(RECORDED INFORMATION):
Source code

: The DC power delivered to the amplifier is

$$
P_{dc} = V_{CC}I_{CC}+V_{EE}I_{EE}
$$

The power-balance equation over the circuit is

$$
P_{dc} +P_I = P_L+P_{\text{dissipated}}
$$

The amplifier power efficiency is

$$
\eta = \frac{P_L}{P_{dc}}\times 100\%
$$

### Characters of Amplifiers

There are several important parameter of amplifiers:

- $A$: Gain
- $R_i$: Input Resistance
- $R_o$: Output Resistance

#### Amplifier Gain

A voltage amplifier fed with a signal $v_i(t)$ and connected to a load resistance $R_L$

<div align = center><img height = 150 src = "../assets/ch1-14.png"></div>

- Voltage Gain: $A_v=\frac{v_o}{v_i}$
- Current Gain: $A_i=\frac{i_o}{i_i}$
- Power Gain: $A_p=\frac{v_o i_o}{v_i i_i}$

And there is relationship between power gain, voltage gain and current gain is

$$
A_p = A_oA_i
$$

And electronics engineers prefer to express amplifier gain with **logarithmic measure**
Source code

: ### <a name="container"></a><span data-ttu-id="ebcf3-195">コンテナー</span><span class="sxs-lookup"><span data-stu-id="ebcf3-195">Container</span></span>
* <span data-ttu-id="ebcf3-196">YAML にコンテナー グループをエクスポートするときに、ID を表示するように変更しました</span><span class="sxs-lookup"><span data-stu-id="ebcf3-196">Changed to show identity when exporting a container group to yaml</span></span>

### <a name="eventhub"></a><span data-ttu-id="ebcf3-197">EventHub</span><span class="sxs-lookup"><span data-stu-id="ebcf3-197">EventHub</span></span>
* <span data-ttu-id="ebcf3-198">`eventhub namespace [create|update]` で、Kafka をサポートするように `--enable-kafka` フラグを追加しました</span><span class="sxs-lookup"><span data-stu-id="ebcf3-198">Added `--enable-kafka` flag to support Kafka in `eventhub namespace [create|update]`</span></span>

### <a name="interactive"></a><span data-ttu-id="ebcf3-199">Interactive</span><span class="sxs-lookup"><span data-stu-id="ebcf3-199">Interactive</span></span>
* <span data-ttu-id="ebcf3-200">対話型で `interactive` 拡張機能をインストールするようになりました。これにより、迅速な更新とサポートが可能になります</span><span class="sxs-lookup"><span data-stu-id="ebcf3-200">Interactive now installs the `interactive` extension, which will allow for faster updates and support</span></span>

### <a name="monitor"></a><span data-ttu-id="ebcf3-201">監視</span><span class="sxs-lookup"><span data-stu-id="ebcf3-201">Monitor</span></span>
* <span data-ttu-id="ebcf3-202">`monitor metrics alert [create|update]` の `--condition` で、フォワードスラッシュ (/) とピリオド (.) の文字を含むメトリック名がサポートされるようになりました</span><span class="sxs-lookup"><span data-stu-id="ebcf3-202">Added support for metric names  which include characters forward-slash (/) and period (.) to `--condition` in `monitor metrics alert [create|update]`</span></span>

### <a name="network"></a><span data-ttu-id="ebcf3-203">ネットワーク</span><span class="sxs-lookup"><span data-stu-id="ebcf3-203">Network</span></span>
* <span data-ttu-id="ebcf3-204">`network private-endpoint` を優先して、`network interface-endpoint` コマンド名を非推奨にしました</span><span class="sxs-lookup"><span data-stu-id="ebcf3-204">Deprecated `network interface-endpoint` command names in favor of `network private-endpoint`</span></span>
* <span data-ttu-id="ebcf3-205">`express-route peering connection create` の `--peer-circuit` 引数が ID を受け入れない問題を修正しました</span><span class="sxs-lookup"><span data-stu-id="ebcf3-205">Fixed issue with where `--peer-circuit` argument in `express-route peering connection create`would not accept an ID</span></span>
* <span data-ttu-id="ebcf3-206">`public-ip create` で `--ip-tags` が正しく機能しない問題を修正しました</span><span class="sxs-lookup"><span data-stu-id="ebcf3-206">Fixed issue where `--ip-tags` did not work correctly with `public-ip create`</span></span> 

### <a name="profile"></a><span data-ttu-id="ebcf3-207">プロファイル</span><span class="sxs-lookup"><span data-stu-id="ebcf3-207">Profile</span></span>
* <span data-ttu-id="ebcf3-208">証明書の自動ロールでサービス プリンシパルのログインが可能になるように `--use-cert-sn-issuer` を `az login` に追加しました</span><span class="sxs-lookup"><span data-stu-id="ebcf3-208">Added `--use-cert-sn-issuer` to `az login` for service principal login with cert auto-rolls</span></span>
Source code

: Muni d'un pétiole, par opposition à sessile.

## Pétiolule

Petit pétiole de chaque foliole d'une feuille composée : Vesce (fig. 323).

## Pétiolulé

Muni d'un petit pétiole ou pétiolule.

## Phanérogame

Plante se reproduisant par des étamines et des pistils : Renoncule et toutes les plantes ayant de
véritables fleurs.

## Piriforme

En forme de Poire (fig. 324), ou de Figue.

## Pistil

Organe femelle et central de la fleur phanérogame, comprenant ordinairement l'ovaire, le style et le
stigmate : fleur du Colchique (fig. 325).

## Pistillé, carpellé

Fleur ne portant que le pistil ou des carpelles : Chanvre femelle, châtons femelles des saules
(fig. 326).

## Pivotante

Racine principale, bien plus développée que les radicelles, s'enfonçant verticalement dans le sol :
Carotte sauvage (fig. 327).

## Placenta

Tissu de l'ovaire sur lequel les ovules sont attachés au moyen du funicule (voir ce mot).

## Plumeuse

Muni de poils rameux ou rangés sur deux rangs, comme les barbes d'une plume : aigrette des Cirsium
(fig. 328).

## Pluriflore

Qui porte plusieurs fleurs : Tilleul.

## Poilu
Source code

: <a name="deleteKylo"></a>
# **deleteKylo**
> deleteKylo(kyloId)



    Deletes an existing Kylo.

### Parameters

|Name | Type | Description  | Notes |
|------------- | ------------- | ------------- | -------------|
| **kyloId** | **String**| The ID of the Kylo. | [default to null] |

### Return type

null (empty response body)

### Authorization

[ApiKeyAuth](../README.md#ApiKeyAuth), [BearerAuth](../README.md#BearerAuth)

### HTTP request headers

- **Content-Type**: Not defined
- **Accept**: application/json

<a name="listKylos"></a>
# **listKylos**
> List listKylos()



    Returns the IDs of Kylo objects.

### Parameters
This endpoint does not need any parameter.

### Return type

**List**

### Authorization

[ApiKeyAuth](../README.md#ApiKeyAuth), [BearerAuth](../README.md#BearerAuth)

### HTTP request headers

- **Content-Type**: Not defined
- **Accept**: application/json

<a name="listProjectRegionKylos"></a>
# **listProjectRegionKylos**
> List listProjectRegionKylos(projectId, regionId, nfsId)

(TRY IT):
Collect every line in the material above that contains the string "deleteKylo", counting only matches with the same upper and lower case.

(ANSWER SECTION):
: <a name="deleteKylo"></a>
# **deleteKylo**
> deleteKylo(kyloId)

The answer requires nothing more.